Inclusion

Books shape the culture of society. They inspire TV shows, films, stage shows, podcasts and more. Yet too often culture is shaped by people who come from a narrow section of society. That needs to change.

Over the last few years we've worked hard to create a more inclusive and representative publishing industry. We have found new ways to break down barriers, both for authors and for future publishers - but we still have more to do. 

Our inclusion pledges

Case studies

Publishing new voices with WriteNow

WriteNow aims to find, mentor and publish talented writers from communities under-represented on the nation’s bookshelves. This includes writers from BAME (Black, Asian, Minority Ethnic) and LGBTQ communities, writers with disabilities and socio-economically marginalised writers.

WriteNow offers writers the chance to attend free regional workshops, where they hear from published authors and literary agents and get personalised feedback on their book from an editor. We then invite writers with the greatest potential to join our year-long WriteNow mentoring programme, matching them with an editor to develop their manuscript.

Launched in 2016, to date 300 writers have attended 6 regional events, with 98% of participants saying taking part had increased their confidence as a writer. 23 writers have joined our year-long mentoring programme and we have so far acquired books from 6 writers discovered through WriteNow.

The #LikeAWoman Bookshop

To celebrate International Women’s Day we hosted a pop-up Penguin bookshop which only stocked books written by women.
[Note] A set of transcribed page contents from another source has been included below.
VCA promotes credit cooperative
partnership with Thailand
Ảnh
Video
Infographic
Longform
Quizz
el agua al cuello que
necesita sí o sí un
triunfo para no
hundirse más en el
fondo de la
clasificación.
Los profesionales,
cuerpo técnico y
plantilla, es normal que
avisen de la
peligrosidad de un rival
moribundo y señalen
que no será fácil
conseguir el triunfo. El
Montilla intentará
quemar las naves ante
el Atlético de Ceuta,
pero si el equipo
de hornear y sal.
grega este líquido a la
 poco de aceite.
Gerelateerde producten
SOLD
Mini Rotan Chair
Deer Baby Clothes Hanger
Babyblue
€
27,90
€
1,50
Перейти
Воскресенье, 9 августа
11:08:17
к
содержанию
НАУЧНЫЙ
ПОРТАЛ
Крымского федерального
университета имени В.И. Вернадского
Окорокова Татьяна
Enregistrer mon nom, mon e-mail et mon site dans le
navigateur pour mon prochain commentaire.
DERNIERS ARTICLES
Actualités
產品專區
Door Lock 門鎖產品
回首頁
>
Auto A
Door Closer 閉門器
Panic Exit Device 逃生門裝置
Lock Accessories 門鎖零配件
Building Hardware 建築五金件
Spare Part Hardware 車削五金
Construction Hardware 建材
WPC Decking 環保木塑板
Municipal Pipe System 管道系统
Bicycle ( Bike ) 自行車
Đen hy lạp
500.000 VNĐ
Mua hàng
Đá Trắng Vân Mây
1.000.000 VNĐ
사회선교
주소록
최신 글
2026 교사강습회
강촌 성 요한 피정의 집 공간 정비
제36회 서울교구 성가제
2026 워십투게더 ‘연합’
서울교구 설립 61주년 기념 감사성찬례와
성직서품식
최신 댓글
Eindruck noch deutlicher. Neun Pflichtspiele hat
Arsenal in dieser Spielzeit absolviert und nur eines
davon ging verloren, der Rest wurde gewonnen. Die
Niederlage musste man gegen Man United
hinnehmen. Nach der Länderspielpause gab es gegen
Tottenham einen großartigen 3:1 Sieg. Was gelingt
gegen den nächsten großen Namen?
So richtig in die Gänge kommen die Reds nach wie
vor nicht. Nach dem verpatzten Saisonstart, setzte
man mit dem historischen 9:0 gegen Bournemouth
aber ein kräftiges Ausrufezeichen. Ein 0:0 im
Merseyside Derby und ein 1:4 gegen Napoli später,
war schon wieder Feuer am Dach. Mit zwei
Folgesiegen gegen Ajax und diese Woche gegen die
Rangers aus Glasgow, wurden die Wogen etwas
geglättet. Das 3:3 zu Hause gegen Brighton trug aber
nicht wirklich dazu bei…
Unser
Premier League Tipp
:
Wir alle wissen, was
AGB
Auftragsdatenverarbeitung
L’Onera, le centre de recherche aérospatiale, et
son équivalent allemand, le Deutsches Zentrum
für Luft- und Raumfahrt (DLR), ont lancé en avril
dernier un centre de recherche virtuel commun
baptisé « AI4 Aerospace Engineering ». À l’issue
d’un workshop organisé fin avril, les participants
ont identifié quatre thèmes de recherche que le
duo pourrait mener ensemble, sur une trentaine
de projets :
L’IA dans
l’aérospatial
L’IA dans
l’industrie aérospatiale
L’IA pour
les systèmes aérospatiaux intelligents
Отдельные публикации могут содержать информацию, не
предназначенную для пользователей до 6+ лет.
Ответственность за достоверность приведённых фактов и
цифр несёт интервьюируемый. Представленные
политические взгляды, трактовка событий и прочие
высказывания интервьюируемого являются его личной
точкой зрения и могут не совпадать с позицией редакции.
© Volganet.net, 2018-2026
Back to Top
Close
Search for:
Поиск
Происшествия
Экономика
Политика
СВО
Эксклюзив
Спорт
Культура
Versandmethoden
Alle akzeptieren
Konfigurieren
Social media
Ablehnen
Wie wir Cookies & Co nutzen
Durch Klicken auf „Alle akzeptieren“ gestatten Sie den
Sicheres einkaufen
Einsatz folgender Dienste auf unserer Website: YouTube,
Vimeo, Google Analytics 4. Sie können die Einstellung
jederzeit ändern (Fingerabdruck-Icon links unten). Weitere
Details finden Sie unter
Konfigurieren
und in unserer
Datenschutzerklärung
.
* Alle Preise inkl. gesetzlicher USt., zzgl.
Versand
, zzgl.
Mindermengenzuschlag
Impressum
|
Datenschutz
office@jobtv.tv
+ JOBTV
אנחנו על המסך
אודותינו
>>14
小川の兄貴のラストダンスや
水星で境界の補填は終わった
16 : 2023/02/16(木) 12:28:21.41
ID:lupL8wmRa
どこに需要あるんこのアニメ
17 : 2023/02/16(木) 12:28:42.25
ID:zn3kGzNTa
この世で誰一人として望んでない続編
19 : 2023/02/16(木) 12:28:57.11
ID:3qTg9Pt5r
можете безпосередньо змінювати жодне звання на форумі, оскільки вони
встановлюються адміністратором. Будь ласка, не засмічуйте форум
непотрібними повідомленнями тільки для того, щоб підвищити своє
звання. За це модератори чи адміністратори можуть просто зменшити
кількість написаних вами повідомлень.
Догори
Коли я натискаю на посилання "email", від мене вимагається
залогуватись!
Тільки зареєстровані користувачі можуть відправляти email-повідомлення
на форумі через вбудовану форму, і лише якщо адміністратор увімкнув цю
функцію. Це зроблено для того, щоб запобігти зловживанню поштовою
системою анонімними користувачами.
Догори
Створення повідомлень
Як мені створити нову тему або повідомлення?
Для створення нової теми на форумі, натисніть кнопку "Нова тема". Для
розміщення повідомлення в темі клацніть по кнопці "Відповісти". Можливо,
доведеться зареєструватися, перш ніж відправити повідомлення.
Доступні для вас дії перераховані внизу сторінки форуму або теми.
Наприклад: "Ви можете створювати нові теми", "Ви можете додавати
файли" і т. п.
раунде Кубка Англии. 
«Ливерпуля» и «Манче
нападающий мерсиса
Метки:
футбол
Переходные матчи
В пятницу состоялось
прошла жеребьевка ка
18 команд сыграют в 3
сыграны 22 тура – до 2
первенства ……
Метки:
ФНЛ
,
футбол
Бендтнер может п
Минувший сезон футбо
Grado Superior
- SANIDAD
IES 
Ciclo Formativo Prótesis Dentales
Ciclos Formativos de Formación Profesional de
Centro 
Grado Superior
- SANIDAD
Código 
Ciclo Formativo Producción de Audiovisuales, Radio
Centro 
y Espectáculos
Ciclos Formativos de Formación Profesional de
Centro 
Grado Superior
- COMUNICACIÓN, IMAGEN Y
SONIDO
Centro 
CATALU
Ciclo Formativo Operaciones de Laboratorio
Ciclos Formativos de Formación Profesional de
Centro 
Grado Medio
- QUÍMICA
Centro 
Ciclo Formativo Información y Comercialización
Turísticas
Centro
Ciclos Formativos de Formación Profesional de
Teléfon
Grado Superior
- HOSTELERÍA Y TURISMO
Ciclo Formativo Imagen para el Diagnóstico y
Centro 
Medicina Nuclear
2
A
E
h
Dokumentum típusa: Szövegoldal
Shoppers also had the chance to purchase books to be donated to Solace Women’s Aid, a charity providing practical and emotional support to survivors of domestic violence.

Penguin Pride

Penguin Pride returned for 2018 to celebrate the importance of literature in progressing LGBTQ+ equality and changing attitudes towards the LGBTQ+ community.

We visited London, Brighton and Manchester with a unique event featuring literature, live music, spoken word and author readings during each of the cities' Pride weeks. We also created themed content to share across our social channels - inspiring and informing readers throughout the month of June.

#PRHJobHack

Job Hack is a day-long interactive workshop which targets young people who may not otherwise have considered a career in publishing. It offers an insight into our world and brings to life the wide range of jobs available in the industry, for example getting participants to work together to create a marketing campaign for a book or pitch a new editorial idea.

To date we’ve worked with 270 young people in nine cities from Glasgow, to Birmingham, to Taunton - selecting each location based on the Sutton Trust’s map of social mobility cold spots across the UK.